■ **WHAT IS ASKED**
1. According to the unit agreement excerpt, the laws of which state govern the validity, interpretation and performance of the Unit Agreement?
2. Decide whether each statement agrees with the unit agreement excerpt, and support each yes or no with the deciding words from the excerpt: (a) An action against the Company may be brought in any federal court in the United States. (b) Process to be served on the Company may be sent by registered or certified mail. (c) The Underwriters are an express third-party beneficiary with respect to Sections 3.3, 9.3 and 9.8.
3. Summarize the unit agreement excerpt in two sentences.

Broadridge Financial Solutions, Inc.

2 Journal Square Plaza

 

12

 

Jersey City, New Jersey 07306

Attention: General Counsel

 

9.3.                            Applicable law.  The validity, interpretation, and performance of this Unit Agreement and of the Units shall be governed in all respects by the laws of the State of New York, without giving effect to conflicts of law principles that would result in the application of the substantive laws of another jurisdiction.  The Company hereby agrees that any action, proceeding or claim against it arising out of or relating in any way to this Unit Agreement shall be brought and enforced in the courts of the State of New York or the United States District Court for the Southern District of New York, and irrevocably submits to such jurisdiction, which jurisdiction shall be exclusive.  The Company hereby waives any objection to such exclusive jurisdiction and that such courts represent an inconvenience forum.  Any such process or summons to be served upon the Company may be served by transmitting a copy thereof by registered or certified mail, return receipt requested, postage prepaid, addressed to it at the address set forth in Section 9.2 hereof.  Such mailing shall be deemed personal service and shall be legal and binding upon the Company in any action, proceeding or claim.

 

9.4.                            Persons Having Rights under this Unit Agreement.  Nothing in this Unit Agreement expressed and nothing that may be implied from any of the provisions hereof is intended, or shall be construed, to confer upon, or give to, any person or corporation other than the parties hereto and the registered holders of the Units and, for purposes of Sections 3.3, 9.3 and 9.8, the Underwriter, any right, remedy, or claim under or by reason of this Unit Agreement or of any covenant, condition, stipulation, promise, or agreement hereof.  The Underwriters shall be deemed to be an express third-party beneficiary of this Unit Agreement with respect to Sections 3.3, 9.3 and 9.8 hereof. All covenants, conditions, stipulations, promises, and agreements contained in this Unit Agreement shall be for the sole and exclusive benefit of the parties hereto (and the Underwriters with respect to the Sections 3.3, 9.3 and 9.8 hereof) and their successors and assigns and of the registered holders of the Unit s.

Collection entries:
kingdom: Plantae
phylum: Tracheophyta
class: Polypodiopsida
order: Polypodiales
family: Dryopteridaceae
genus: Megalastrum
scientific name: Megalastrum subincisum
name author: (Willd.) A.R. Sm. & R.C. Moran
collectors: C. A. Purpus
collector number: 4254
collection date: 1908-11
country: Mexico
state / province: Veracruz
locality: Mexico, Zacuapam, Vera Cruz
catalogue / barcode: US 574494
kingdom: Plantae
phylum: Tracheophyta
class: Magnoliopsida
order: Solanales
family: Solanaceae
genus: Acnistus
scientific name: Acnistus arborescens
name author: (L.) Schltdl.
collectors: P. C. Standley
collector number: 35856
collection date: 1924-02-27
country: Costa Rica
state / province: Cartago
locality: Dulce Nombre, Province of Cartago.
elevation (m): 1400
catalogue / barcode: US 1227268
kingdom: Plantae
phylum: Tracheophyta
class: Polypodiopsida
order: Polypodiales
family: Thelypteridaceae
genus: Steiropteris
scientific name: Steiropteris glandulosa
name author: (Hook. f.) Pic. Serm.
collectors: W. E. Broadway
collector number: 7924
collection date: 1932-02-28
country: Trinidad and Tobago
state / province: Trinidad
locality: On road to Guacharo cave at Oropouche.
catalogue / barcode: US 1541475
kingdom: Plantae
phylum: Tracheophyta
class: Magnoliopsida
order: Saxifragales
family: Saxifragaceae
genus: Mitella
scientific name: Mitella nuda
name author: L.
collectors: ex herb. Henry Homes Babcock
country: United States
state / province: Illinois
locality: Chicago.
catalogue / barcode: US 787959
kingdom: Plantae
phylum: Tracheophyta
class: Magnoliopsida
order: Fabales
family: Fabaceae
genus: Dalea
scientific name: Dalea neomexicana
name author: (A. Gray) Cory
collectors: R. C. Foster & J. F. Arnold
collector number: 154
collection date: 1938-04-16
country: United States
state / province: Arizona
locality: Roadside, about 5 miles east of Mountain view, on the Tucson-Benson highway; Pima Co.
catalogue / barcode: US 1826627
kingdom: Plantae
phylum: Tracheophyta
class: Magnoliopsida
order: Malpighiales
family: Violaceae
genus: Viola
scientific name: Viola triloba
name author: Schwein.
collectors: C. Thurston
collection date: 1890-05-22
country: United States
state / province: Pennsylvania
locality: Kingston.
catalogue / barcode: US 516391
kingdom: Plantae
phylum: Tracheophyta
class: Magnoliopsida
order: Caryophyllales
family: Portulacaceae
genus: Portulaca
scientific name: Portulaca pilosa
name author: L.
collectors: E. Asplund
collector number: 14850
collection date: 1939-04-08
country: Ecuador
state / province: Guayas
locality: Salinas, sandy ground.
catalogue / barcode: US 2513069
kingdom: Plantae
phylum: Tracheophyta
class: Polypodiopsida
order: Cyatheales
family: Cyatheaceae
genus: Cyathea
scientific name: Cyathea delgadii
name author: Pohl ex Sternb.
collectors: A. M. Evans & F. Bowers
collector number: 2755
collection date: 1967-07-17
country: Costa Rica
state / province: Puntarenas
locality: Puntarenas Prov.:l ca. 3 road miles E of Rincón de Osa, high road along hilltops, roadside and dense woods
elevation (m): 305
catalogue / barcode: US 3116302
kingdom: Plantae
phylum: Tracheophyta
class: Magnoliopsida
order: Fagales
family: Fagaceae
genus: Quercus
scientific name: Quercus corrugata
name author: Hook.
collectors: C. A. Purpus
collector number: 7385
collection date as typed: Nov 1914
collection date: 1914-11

■ **RESULTS OF THE TASKS**
1. The State of New York.

2.
(a) No: "shall be brought and enforced in the courts of the State of New York or the United States District Court for the Southern District of New York"
(b) Yes: "may be served by transmitting a copy thereof by registered or certified mail, return receipt requested, postage prepaid"
(c) Yes: "The Underwriters shall be deemed to be an express third-party beneficiary of this Unit Agreement with respect to Sections 3.3, 9.3 and 9.8 hereof."

3. The Unit Agreement is governed by New York law, and any claim against the Company must be brought exclusively in the courts of the State of New York or the United States District Court for the Southern District of New York, with process served by registered or certified mail. Only the parties, the registered holders of the Units and, for Sections 3.3, 9.3 and 9.8, the Underwriters gain any right, remedy or claim under the agreement.